* _Aim of the exercise_: Please return the lines below verbatim, beginning at the one that has "Right hand at" and stopping after the one that has "middle dip: (228, 212)", and add no other lines.

* _Stored data_:
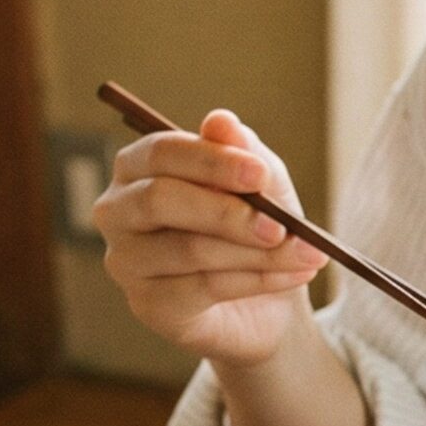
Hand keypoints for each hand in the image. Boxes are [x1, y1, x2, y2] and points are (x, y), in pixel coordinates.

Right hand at [92, 109, 325, 367]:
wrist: (267, 304)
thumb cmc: (255, 230)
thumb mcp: (263, 187)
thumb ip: (244, 153)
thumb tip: (220, 120)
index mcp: (138, 167)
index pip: (160, 152)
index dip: (210, 161)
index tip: (259, 174)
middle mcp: (118, 211)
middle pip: (159, 199)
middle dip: (228, 212)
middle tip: (281, 226)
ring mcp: (126, 261)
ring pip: (189, 249)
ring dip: (256, 253)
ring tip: (307, 254)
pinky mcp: (148, 305)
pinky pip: (203, 289)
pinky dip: (257, 280)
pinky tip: (292, 275)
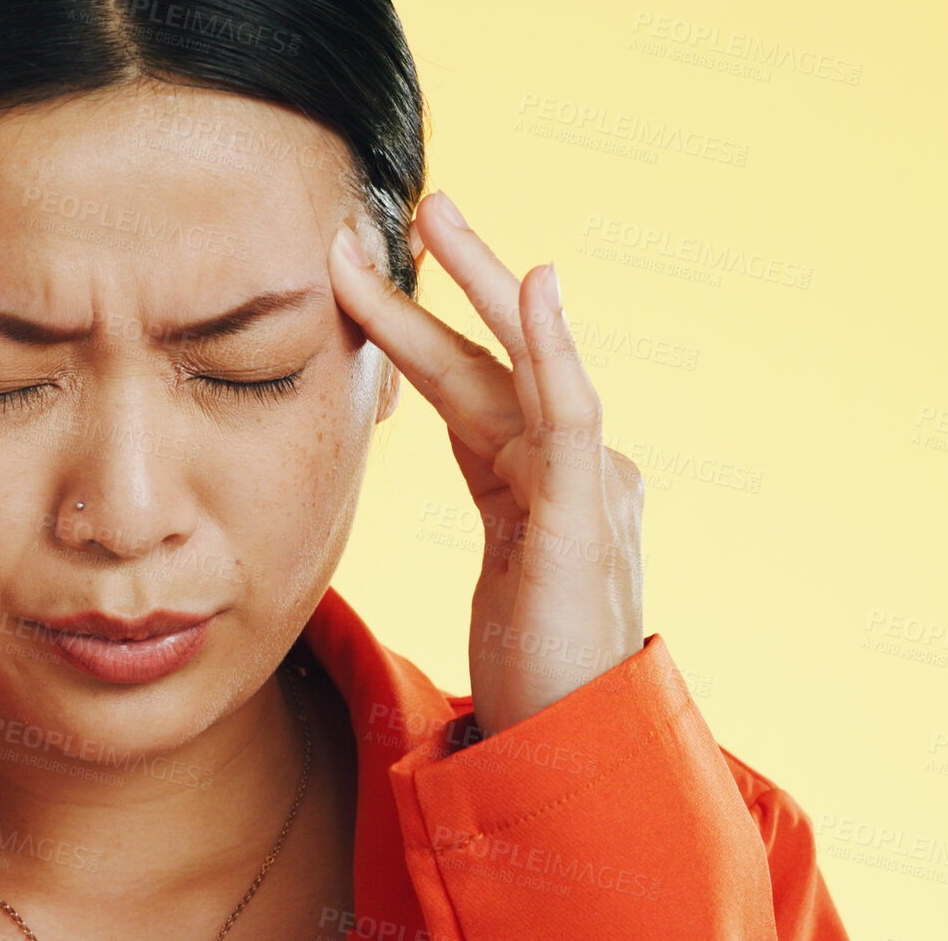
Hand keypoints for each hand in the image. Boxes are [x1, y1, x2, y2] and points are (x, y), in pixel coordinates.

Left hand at [327, 190, 643, 738]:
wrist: (574, 744)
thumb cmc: (537, 662)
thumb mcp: (501, 558)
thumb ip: (493, 489)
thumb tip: (465, 433)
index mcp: (532, 474)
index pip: (465, 380)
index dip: (415, 324)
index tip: (360, 270)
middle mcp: (567, 463)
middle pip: (497, 353)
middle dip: (454, 275)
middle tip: (411, 202)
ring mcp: (585, 482)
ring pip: (519, 365)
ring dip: (478, 285)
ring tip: (436, 216)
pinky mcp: (587, 514)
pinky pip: (568, 415)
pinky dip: (553, 347)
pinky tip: (536, 286)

* _Your response_:
Right hand at [92, 109, 325, 367]:
wrist: (267, 304)
thumb cmc: (255, 230)
thumb mcp: (263, 187)
thumb ip: (244, 153)
thumb tip: (220, 120)
index mcp: (138, 167)
index pip: (160, 152)
index dip: (210, 161)
index tip: (259, 174)
middle mcp: (118, 211)
middle pip: (159, 199)
middle dip: (228, 212)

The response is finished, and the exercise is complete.